PASSAGE PROVIDED:
**********

In conversation with Petroc Trelawny at the fourth of the Proms Chamber Music concerts, the 25-year-old Norwegian trumpeter Tine Ting Helseth casually dismissed her ten-piece brass ensemble tenThing’s all-female set-up as “just a gimmick”. True though that may be in her eyes – she and some brass-playing friends at music college were sat in a string orchestra concert and thought it’d be fun to perform similar repertoire, and “hey, wouldn’t it be funny” if the players were all female – the potential that she and her nine colleagues have to make brass playing relevant, even fashionable, and appealing to a younger audience (especially girls; she is well aware that ladies are under-represented in the brass sections of many an orchestra), is vast indeed.
In appealing to new audiences, tenThing completely reinvents the idea of a brass band. Immediately obvious was their style – no uniform, no “concert dress”; the ladies wore casually glamorous outfits and heeled shoes, perfecting the “work-to-evening chic” look so often pressed upon us by the fashion pack. It’s also not your standard set-up: four trumpets (plus or minus a flugelhorn), a French horn, three trombones, and a tuba player There was also no set form to the group: with the exception of the tuba player, the players stood as they played, and even introduced choreography into the mix. It might be shallow to mention that they are all beautiful, too, but they are, and it is undoubtedly an asset – though unlike some famous faces, it is their musical talents that sell records. Music-wise, the concert was all about arrangements, rather than any familiar brass-band repertoire; a Norwegian guitarist named Jarle Storløken is the group’s go-to arranger. As Helseth put it, the group approaches him, says “‘how about this?’ And he says ‘yeah’.”

**********

QUESTIONS:
(a) Answer these questions from the tenThing review:
(i) How old is Tine Ting Helseth?
(ii) How many trombones are in the group?
(iii) Who is the group's go-to arranger?
(b) Quote the tenThing review word for word, starting with "In conversation with" and going on through "is vast indeed.".
(c) Extend the tenThing review with one more paragraph that picks up after its final sentence.
You won't need the lines that come after the tenThing review.

[Dataset excerpts]
**********

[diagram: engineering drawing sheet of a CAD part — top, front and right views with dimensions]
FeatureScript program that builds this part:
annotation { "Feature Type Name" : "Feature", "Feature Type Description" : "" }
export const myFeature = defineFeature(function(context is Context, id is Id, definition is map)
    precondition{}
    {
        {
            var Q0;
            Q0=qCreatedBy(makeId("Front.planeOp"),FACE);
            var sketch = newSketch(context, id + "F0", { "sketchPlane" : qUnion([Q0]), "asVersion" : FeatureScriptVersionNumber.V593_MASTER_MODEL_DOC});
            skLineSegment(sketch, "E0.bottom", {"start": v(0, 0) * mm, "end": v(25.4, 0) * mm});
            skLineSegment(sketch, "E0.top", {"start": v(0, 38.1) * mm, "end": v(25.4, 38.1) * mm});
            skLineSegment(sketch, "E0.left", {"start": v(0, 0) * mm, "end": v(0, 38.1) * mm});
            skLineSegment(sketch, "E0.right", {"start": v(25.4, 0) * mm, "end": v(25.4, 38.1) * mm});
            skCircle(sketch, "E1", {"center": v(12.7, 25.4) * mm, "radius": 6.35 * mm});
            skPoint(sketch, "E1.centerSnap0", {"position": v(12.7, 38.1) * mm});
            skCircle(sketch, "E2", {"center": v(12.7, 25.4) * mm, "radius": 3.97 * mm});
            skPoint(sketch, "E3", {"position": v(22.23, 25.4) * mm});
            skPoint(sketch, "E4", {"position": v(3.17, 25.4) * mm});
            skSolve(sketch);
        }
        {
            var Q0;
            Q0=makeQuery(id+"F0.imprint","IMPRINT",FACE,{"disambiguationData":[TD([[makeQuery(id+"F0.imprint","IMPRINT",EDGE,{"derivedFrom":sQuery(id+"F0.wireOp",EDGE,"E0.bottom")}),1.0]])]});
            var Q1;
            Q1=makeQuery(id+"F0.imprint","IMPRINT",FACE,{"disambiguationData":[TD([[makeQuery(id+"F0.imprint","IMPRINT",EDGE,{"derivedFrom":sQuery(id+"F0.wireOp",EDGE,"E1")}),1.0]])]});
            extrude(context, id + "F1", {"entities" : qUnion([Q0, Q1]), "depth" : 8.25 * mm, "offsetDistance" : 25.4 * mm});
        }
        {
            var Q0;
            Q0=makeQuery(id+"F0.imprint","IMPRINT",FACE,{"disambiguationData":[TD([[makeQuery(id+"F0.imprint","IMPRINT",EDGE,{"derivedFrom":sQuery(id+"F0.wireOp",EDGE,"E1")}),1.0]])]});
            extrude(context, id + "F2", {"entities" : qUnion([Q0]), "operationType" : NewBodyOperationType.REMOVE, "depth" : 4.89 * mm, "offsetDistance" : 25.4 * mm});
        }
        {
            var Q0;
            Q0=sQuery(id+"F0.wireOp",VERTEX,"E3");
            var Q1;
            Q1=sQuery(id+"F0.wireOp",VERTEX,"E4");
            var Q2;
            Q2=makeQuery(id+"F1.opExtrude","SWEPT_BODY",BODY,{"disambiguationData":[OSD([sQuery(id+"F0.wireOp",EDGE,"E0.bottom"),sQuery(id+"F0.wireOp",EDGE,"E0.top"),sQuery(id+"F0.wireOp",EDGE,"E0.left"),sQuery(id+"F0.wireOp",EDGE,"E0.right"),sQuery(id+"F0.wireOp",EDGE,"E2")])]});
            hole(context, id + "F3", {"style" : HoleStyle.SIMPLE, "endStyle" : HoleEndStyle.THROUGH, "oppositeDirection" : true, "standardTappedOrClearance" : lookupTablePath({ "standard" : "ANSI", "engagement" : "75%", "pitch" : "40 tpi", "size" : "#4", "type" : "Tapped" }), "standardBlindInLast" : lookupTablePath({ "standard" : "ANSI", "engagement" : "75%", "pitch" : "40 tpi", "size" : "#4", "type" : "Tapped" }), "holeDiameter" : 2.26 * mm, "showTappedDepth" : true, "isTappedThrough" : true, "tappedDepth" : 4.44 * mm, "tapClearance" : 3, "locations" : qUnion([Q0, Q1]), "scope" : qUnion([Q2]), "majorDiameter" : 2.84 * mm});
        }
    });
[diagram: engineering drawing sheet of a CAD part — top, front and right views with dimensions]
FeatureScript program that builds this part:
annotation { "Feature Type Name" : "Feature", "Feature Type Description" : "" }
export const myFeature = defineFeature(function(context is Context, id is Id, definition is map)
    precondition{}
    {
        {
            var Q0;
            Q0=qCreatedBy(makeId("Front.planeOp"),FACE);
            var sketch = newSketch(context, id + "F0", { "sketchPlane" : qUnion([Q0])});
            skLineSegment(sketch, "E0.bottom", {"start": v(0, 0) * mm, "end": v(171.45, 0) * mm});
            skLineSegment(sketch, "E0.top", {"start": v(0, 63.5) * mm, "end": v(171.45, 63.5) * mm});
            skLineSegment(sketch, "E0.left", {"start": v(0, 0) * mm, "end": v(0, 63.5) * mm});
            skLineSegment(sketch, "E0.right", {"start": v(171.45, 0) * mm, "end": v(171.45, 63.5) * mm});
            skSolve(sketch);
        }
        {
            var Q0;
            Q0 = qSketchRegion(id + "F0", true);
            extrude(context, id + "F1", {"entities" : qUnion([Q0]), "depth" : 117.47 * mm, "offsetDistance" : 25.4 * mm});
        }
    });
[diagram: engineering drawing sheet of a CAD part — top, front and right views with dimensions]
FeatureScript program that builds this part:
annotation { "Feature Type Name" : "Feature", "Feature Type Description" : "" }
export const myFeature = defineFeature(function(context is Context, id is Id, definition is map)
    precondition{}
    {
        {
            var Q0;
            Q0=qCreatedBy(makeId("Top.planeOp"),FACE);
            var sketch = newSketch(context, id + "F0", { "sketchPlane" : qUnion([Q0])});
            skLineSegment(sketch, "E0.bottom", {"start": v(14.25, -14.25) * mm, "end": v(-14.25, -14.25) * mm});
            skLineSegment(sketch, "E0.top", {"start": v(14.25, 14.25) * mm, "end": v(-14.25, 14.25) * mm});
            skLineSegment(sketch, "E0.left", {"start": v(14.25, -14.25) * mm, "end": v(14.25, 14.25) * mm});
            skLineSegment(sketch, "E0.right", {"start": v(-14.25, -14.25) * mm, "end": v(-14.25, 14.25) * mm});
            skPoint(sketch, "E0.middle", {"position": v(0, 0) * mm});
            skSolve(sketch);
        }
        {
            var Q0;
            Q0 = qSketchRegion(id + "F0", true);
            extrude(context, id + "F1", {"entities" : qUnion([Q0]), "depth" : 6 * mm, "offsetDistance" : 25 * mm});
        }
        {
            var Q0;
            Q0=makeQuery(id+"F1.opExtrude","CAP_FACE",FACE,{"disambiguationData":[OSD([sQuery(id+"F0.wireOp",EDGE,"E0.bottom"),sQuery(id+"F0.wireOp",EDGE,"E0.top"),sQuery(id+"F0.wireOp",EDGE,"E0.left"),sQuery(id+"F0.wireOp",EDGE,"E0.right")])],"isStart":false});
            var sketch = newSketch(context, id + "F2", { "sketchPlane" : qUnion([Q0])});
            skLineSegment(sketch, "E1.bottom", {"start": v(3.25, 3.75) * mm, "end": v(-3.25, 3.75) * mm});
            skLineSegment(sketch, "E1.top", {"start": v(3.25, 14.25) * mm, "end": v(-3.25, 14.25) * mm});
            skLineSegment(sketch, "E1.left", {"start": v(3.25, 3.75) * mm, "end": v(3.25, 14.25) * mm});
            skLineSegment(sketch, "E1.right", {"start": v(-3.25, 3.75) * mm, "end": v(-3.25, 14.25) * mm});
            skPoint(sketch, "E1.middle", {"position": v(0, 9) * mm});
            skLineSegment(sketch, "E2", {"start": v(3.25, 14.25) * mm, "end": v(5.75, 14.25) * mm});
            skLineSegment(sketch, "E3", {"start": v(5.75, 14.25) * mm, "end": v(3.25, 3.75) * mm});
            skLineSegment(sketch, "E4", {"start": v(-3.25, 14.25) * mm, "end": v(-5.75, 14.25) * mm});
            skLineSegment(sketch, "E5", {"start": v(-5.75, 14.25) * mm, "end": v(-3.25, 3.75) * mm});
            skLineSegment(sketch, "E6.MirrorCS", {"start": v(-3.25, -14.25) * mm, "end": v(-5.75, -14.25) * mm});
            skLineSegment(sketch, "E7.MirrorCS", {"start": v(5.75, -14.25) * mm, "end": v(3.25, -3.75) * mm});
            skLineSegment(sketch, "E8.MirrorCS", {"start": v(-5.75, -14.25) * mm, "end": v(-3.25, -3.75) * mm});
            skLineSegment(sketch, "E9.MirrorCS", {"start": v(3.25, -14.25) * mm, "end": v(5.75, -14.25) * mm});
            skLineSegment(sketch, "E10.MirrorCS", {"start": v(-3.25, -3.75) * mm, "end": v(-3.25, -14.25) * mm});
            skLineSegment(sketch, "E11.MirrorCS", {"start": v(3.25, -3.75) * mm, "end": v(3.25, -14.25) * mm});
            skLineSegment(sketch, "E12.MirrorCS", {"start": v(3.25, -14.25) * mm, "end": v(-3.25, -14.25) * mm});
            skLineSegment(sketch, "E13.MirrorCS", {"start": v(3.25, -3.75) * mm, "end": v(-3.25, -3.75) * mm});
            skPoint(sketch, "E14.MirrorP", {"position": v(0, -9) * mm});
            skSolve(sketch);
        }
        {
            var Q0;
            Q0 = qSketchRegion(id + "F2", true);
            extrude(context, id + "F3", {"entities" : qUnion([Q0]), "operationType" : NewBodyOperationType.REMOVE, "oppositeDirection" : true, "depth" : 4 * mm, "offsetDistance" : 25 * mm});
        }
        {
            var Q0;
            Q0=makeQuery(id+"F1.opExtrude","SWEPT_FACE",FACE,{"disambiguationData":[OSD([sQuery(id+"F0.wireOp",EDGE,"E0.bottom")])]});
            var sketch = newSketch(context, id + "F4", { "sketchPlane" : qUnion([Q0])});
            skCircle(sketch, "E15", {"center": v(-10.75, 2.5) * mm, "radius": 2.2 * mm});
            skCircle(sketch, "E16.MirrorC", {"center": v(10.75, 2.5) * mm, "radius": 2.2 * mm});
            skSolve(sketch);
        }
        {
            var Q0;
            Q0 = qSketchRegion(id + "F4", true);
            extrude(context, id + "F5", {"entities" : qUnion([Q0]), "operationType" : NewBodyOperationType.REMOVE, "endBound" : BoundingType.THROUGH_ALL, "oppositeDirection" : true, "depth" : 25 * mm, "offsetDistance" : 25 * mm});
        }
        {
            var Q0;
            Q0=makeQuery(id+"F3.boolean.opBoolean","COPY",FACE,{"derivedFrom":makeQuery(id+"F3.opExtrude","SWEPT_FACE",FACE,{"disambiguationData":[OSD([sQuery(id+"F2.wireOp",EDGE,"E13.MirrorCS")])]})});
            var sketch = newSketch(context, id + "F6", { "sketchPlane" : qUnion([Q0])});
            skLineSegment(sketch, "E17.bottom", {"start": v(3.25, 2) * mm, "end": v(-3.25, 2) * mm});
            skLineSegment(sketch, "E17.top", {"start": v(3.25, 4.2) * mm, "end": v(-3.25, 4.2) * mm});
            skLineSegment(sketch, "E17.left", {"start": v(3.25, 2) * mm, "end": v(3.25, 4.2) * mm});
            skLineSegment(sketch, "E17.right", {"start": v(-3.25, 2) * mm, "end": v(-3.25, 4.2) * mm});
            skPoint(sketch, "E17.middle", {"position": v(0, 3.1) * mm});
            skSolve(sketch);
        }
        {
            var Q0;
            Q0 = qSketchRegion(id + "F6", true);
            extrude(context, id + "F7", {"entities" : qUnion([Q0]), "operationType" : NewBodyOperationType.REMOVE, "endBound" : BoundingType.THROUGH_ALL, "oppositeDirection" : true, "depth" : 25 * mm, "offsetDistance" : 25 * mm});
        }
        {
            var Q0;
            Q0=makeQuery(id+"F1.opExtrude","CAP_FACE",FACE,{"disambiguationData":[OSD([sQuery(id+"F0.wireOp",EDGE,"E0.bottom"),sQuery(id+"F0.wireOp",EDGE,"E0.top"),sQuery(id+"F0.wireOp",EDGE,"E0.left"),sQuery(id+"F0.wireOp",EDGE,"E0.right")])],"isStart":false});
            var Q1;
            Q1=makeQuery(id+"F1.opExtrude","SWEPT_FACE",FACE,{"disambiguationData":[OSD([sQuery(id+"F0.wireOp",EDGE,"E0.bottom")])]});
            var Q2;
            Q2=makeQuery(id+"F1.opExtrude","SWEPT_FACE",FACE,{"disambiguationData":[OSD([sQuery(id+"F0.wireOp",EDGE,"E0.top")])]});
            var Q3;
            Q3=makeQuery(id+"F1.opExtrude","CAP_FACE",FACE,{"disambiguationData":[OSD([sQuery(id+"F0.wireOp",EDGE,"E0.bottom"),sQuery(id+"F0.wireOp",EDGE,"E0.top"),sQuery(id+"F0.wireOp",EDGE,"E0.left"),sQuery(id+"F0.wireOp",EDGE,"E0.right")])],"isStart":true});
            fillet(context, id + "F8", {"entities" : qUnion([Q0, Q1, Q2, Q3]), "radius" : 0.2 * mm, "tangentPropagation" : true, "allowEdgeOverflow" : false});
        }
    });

**********

EXERCISE RESULTS:
(a)
(i) She is 25.
(ii) There are three trombones.
(iii) Jarle Storløken, a Norwegian guitarist.

(b)
In conversation with Petroc Trelawny at the fourth of the Proms Chamber Music concerts, the 25-year-old Norwegian trumpeter Tine Ting Helseth casually dismissed her ten-piece brass ensemble tenThing’s all-female set-up as “just a gimmick”. True though that may be in her eyes – she and some brass-playing friends at music college were sat in a string orchestra concert and thought it’d be fun to perform similar repertoire, and “hey, wouldn’t it be funny” if the players were all female – the potential that she and her nine colleagues have to make brass playing relevant, even fashionable, and appealing to a younger audience (especially girls; she is well aware that ladies are under-represented in the brass sections of many an orchestra), is vast indeed.

(c)
It is hard to believe that Storløken has never touched a brass instrument. The recital began with arrangements of pieces by Norway’s most famous son, Edvard Grieg, which tenThing played by heart, including a bracing version of the prelude to the Holberg Suite, and a humorous Grandmother’s Minuet, in which the tuba player played grandmother as the others surrounded her, in turn sneaking up to her and then moving away. We were then introduced to composer Diana Burrell, one of several composers who have written specifically for the group. Her composition Blaze, a BBC commission given its world première here, was designed to exploit the homogeneity of the brass instruments’ sound whilst also providing opportunity for the players’ virtuosity to shine through. It was an exciting piece – less of an all-out blaze of sound than its title would have one believe; it was far more a curated tour round the instruments’ individual and collective capabilities.